DIRECTIVE: Copy out the records word for word, from the line containing "Which label corresponds" through the end of the records, both ends included. Leave the pictures out of your copy.

Data visualization image records:
________________________
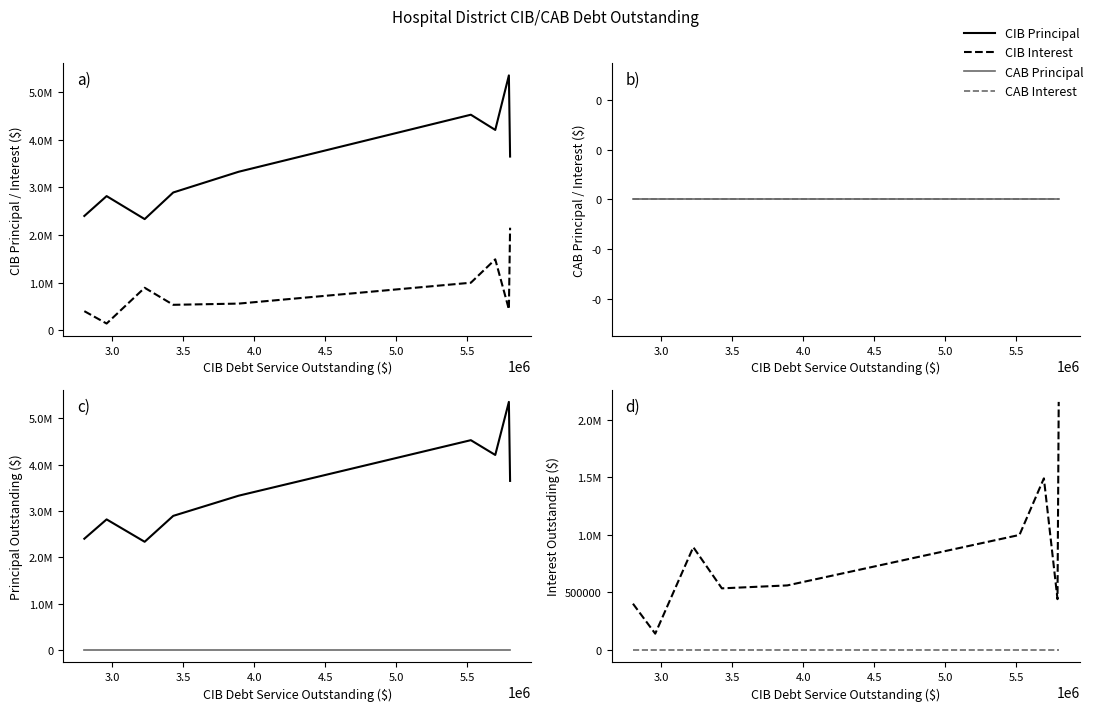

How many series are shown in this chart?

4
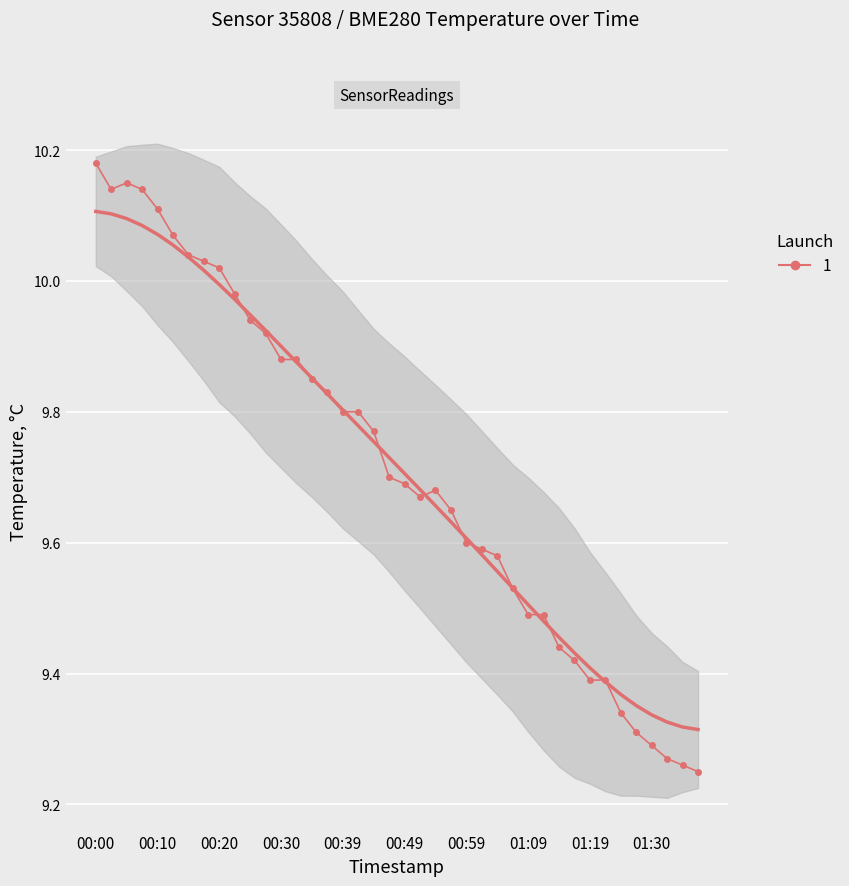

Which label corresponds to the largest value in the chart?

00:00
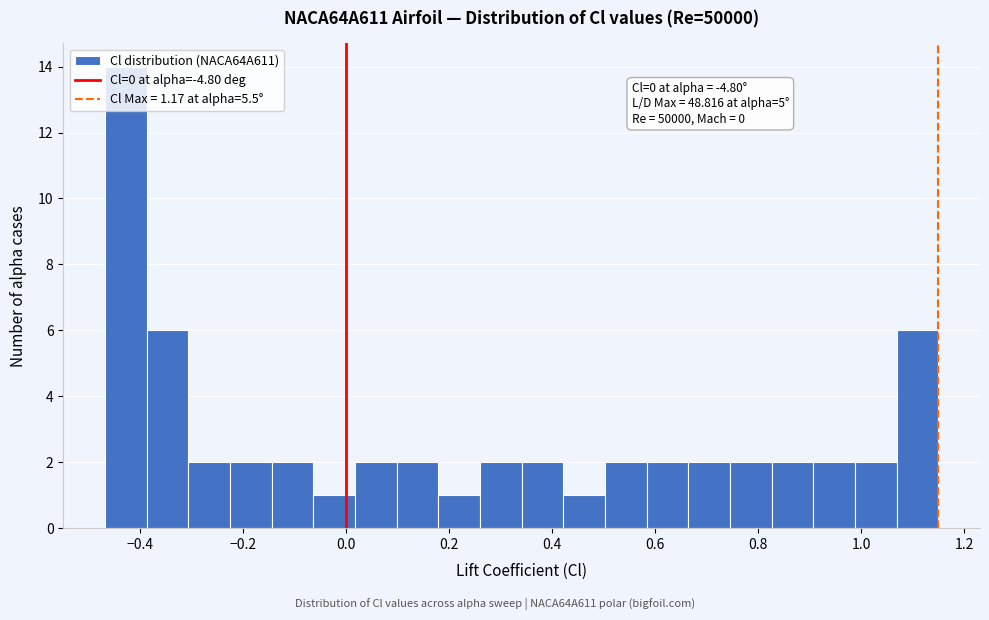

Which range on the x-axis has the tallest bar?

-0.46 to -0.38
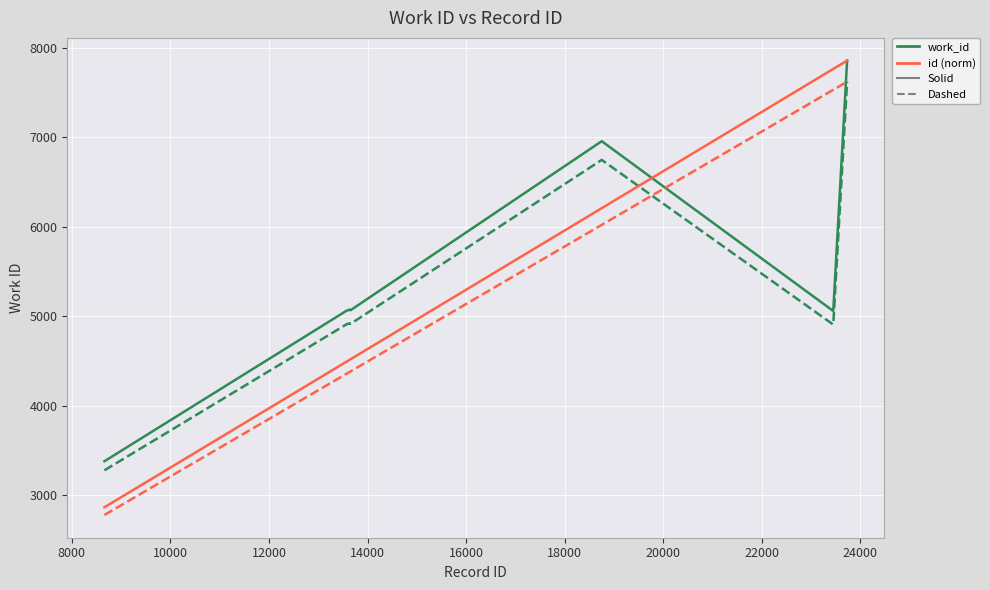

What is the maximum value shown in the chart?

7856.0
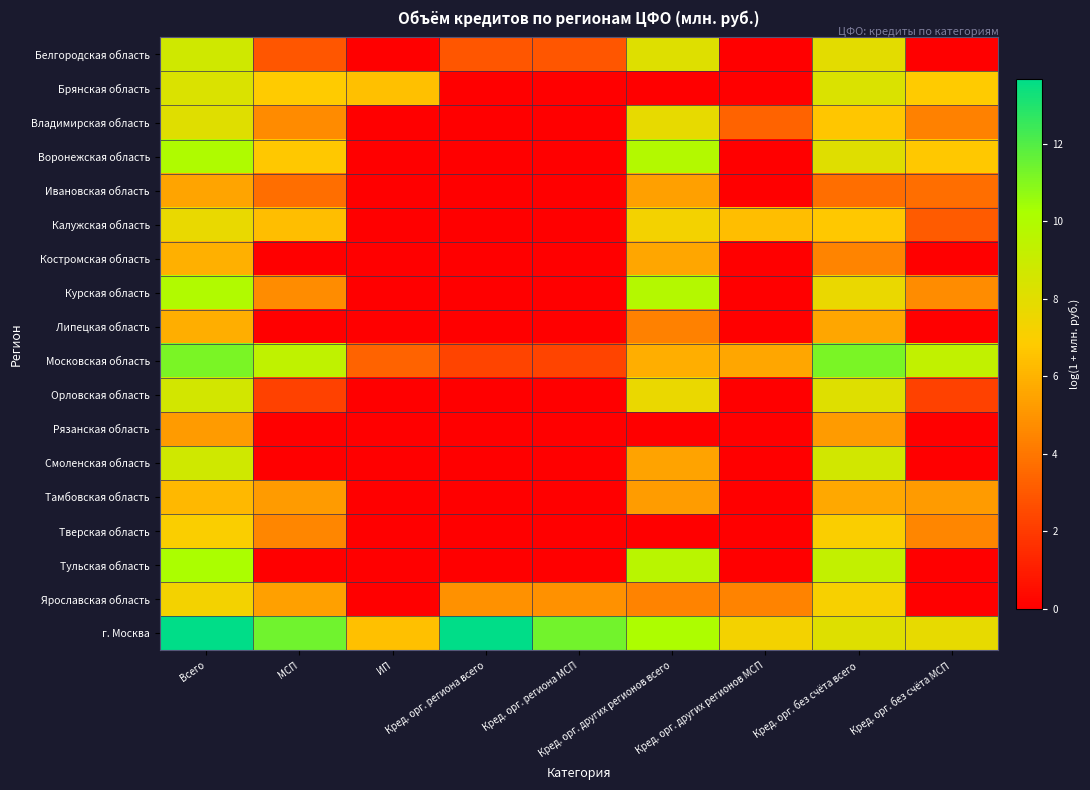

Rank the series at Всего from lowest to highest value.

Рязанская область, Ивановская область, Липецкая область, Костромская область, Тамбовская область, Тверская область, Ярославская область, Калужская область, Владимирская область, Брянская область, Орловская область, Смоленская область, Белгородская область, Курская область, Воронежская область, Тульская область, Московская область, г. Москва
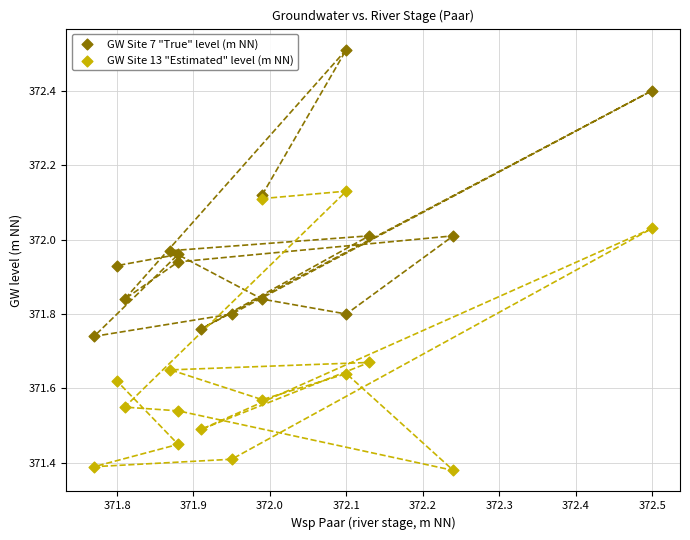

Which series has the largest Y range (max minus min)?

GW Site 7 "True" level (m NN)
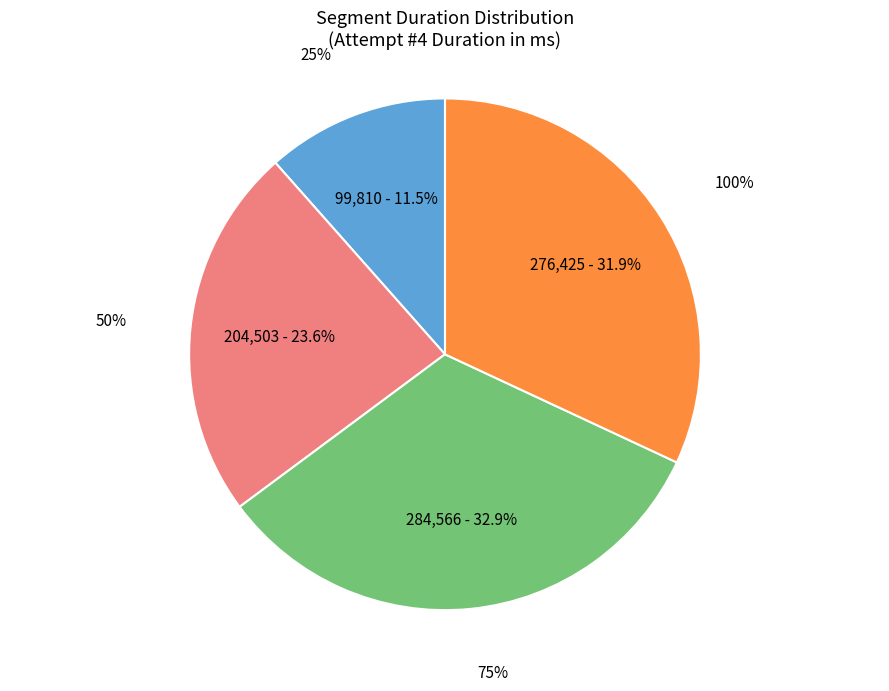

Does any single category account for the majority?

No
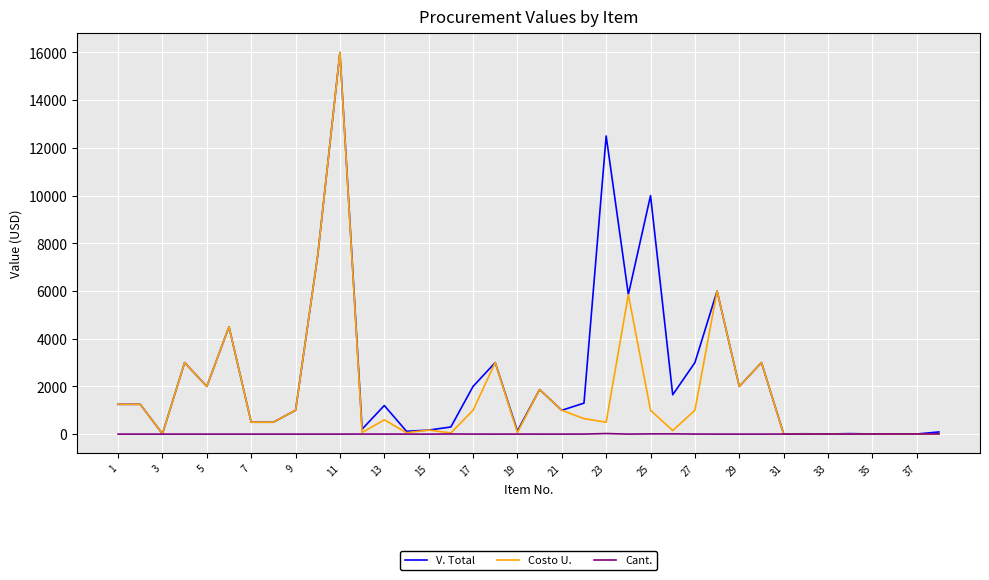

What is the maximum value for V. Total?

16000.0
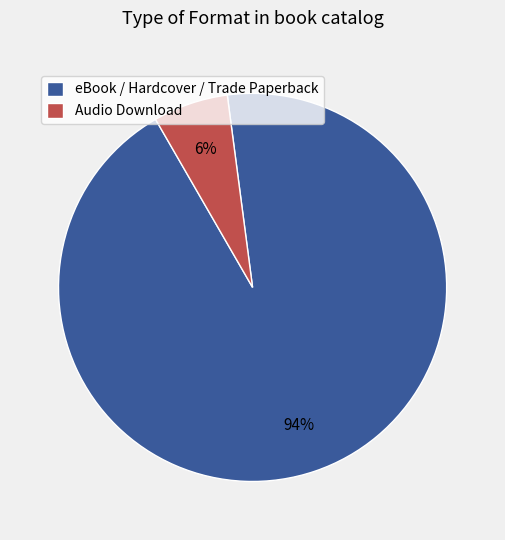

Does Audio Download account for over 50% of the chart?

No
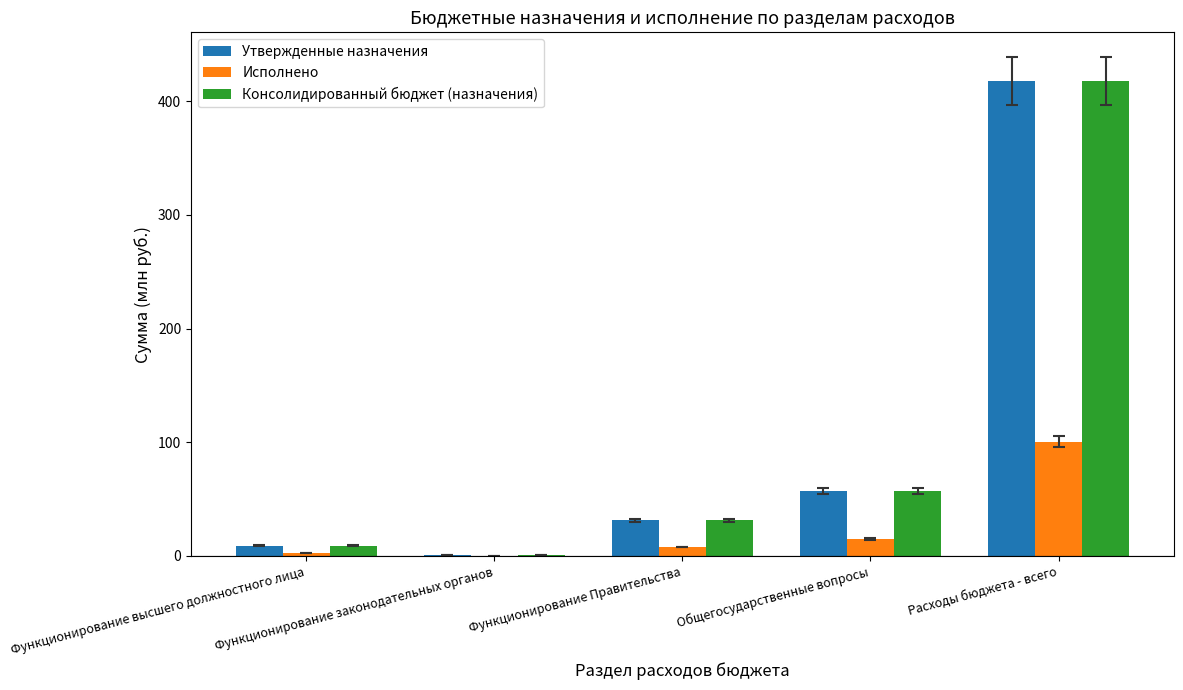

How many data points does each series have?

5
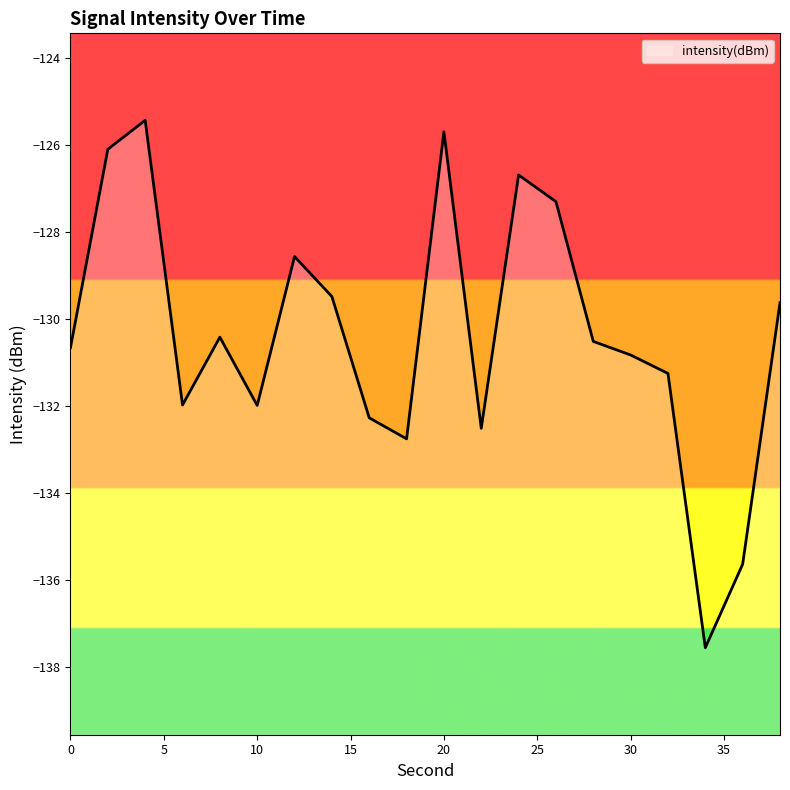

Is it true that the value at 8 is -219.8?

False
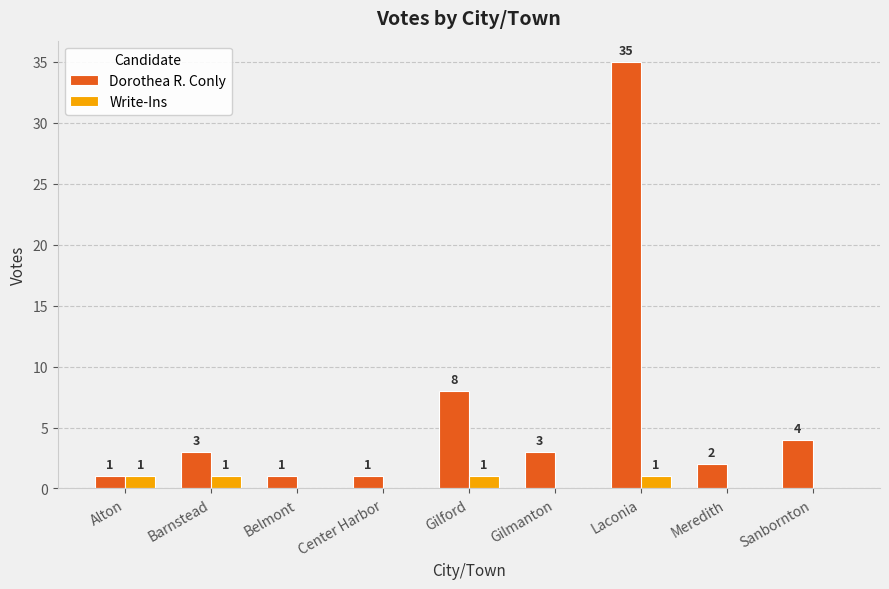

How many values in Write-Ins are above zero?

4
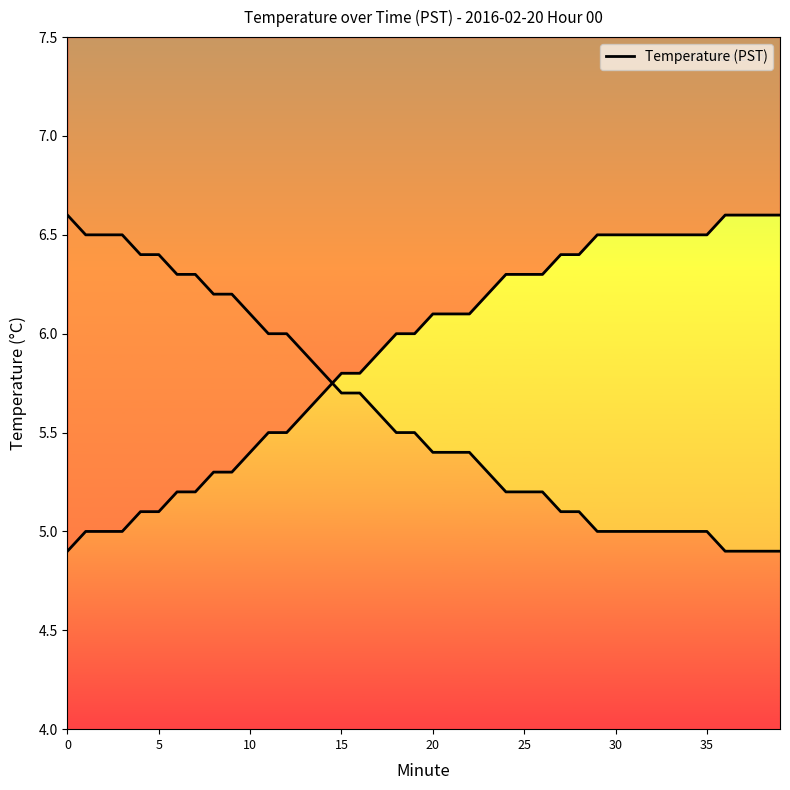

Does the chart display data point markers on the line(s)?

No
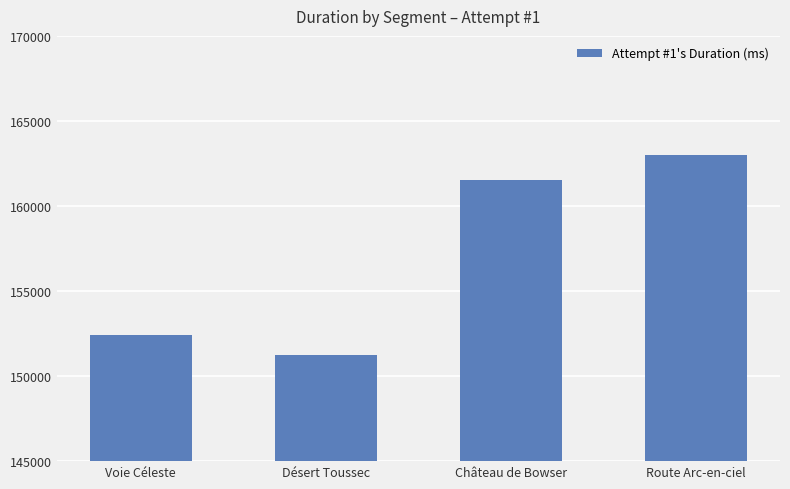

How many data points are less than 161502?

2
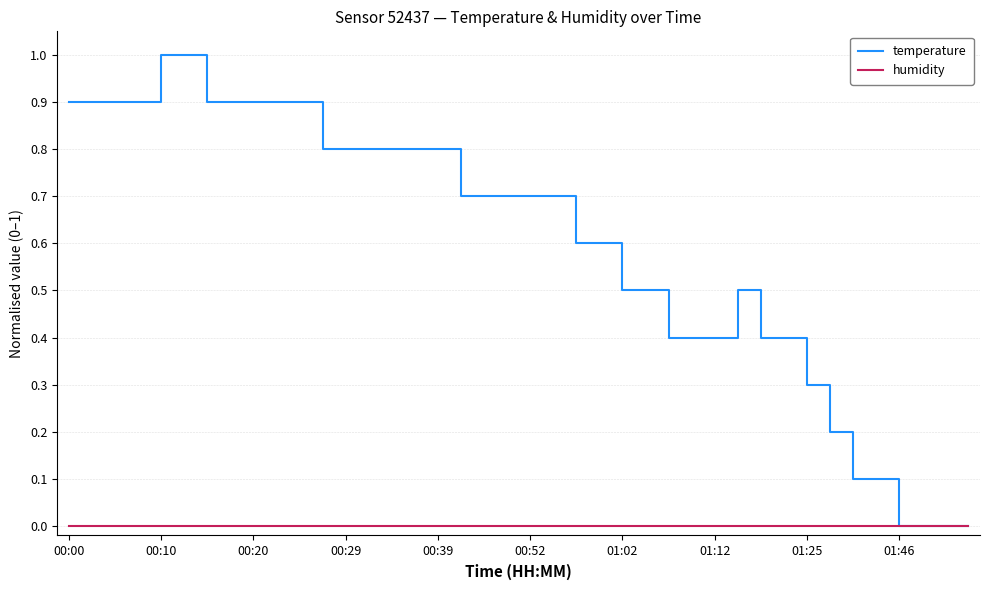

What is the maximum value shown in the chart?

1.0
________________________
EXERCISE RESPONSE:
Which label corresponds to the largest value in the chart?

00:00

Which range on the x-axis has the tallest bar?

-0.46 to -0.38

What is the maximum value shown in the chart?

7856.0

Rank the series at Всего from lowest to highest value.

Рязанская область, Ивановская область, Липецкая область, Костромская область, Тамбовская область, Тверская область, Ярославская область, Калужская область, Владимирская область, Брянская область, Орловская область, Смоленская область, Белгородская область, Курская область, Воронежская область, Тульская область, Московская область, г. Москва

Which series has the largest Y range (max minus min)?

GW Site 7 "True" level (m NN)

Does any single category account for the majority?

No

What is the maximum value for V. Total?

16000.0

Does Audio Download account for over 50% of the chart?

No

How many data points does each series have?

5

Is it true that the value at 8 is -219.8?

False

How many values in Write-Ins are above zero?

4

Does the chart display data point markers on the line(s)?

No

How many data points are less than 161502?

2

What is the maximum value shown in the chart?

1.0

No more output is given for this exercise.